» **SUPPLIED PASSAGE**
----------------------------------------

The Rosenbachs, who are reported to beneficially own approximately 2,118,635 shares of Harte Hanks’ common stock based on the latest non-objecting beneficial owner list dated March 25, 2025, have agreed to several standstill provisions. This development comes as the stock has experienced significant pressure, with InvestingPro data showing a 34.75% decline over the past six months, currently trading at $4.60. These include restrictions on proxy solicitation, advising or encouraging others regarding the voting or disposition of the company’s securities, and acquiring additional shares of Harte Hanks’ common stock.
Furthermore, the agreement includes mutual non-disparagement clauses and stipulates that the Rosenbachs will vote their shares in line with the Board’s recommendations at shareholder meetings up to the 2026 annual meeting, with certain exceptions for extraordinary transactions as defined in the agreement.
This cooperation agreement will remain in effect until the Rosenbachs’ ownership falls below 10% of Harte Hanks’ issued and outstanding common stock. The full details of the agreement can be found in Exhibit 10.01 of the company’s current report on Form 8-K, which is incorporated by reference in the SEC filing.

----------------------------------------

» **THE DATA**
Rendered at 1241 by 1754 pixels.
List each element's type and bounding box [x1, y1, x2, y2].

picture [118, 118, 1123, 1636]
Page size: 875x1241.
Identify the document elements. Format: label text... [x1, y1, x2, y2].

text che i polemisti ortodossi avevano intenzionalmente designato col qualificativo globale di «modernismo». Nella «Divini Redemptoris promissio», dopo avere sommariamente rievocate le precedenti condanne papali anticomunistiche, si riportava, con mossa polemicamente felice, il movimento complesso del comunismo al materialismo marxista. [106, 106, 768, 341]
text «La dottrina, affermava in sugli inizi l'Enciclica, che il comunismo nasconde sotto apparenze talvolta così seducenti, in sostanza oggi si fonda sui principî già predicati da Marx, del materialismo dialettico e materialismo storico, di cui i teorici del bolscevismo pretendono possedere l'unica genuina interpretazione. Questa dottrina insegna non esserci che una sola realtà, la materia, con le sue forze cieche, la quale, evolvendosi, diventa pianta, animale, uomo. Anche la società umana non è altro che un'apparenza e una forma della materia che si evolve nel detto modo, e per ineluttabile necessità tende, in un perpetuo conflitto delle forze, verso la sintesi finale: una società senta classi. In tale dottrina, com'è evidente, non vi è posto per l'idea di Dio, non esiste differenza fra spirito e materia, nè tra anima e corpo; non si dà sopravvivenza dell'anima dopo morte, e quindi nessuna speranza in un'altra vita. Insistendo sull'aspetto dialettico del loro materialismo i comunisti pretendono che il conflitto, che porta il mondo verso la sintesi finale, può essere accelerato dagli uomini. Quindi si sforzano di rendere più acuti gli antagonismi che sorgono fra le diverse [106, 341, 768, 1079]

----------------------------------------

» **WHAT THE TASK ASKS**
Please retype the passage on the Harte Hanks cooperation agreement in full, word for word. This data comes from a separate source.

» **OUTPUT BELOW**
The Rosenbachs, who are reported to beneficially own approximately 2,118,635 shares of Harte Hanks’ common stock based on the latest non-objecting beneficial owner list dated March 25, 2025, have agreed to several standstill provisions. This development comes as the stock has experienced significant pressure, with InvestingPro data showing a 34.75% decline over the past six months, currently trading at $4.60. These include restrictions on proxy solicitation, advising or encouraging others regarding the voting or disposition of the company’s securities, and acquiring additional shares of Harte Hanks’ common stock.
Furthermore, the agreement includes mutual non-disparagement clauses and stipulates that the Rosenbachs will vote their shares in line with the Board’s recommendations at shareholder meetings up to the 2026 annual meeting, with certain exceptions for extraordinary transactions as defined in the agreement.
This cooperation agreement will remain in effect until the Rosenbachs’ ownership falls below 10% of Harte Hanks’ issued and outstanding common stock. The full details of the agreement can be found in Exhibit 10.01 of the company’s current report on Form 8-K, which is incorporated by reference in the SEC filing.